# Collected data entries
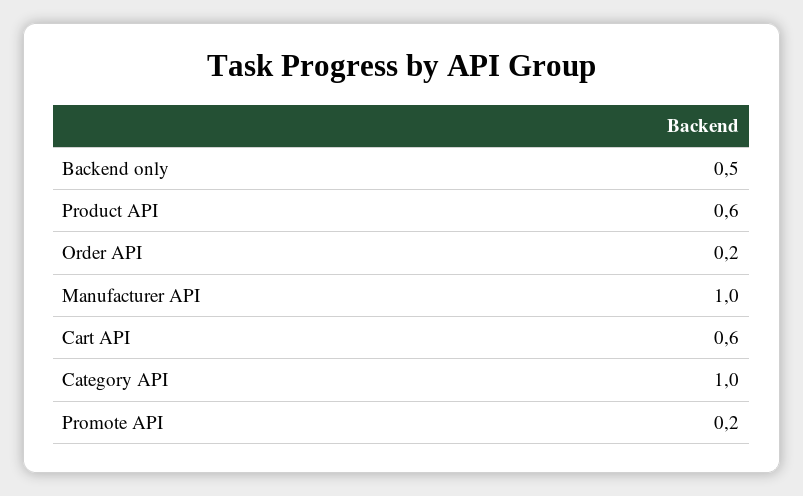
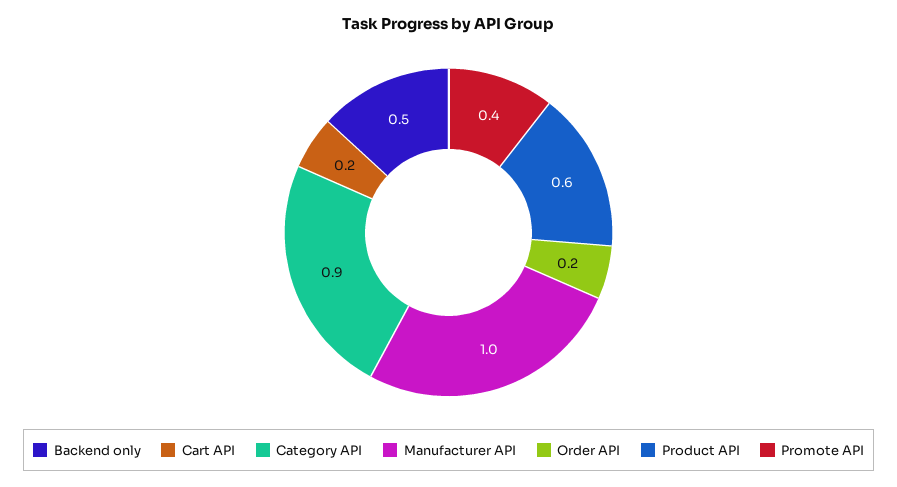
Cart API: 0.6 -> 0.2
Category API: 1 -> 0.9
Promote API: 0.2 -> 0.4

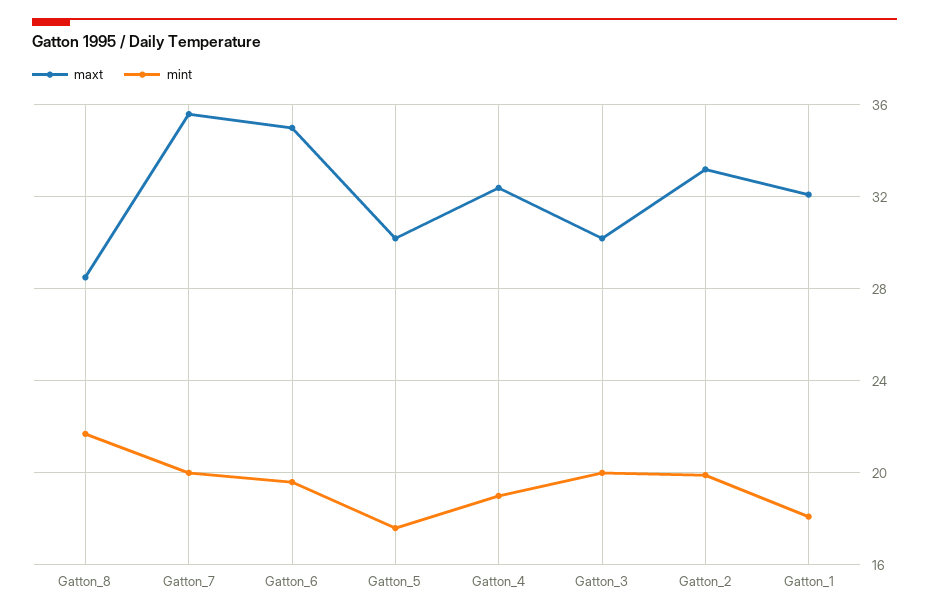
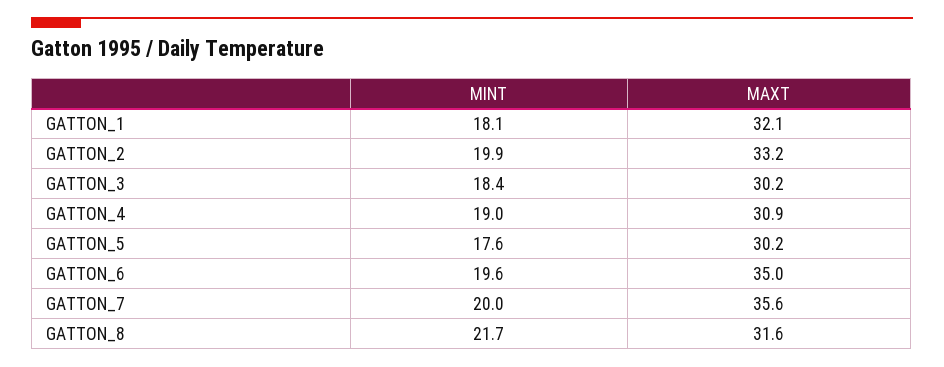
maxt, Gatton_8: 28.5 -> 31.6
maxt, Gatton_4: 32.5 -> 30.9
mint, Gatton_3: 20 -> 18.4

# What is required
With the string "maxt" as the key, filter the data above and show the lines that match.

# Response for this exercise
maxt, Gatton_8: 28.5 -> 31.6
maxt, Gatton_4: 32.5 -> 30.9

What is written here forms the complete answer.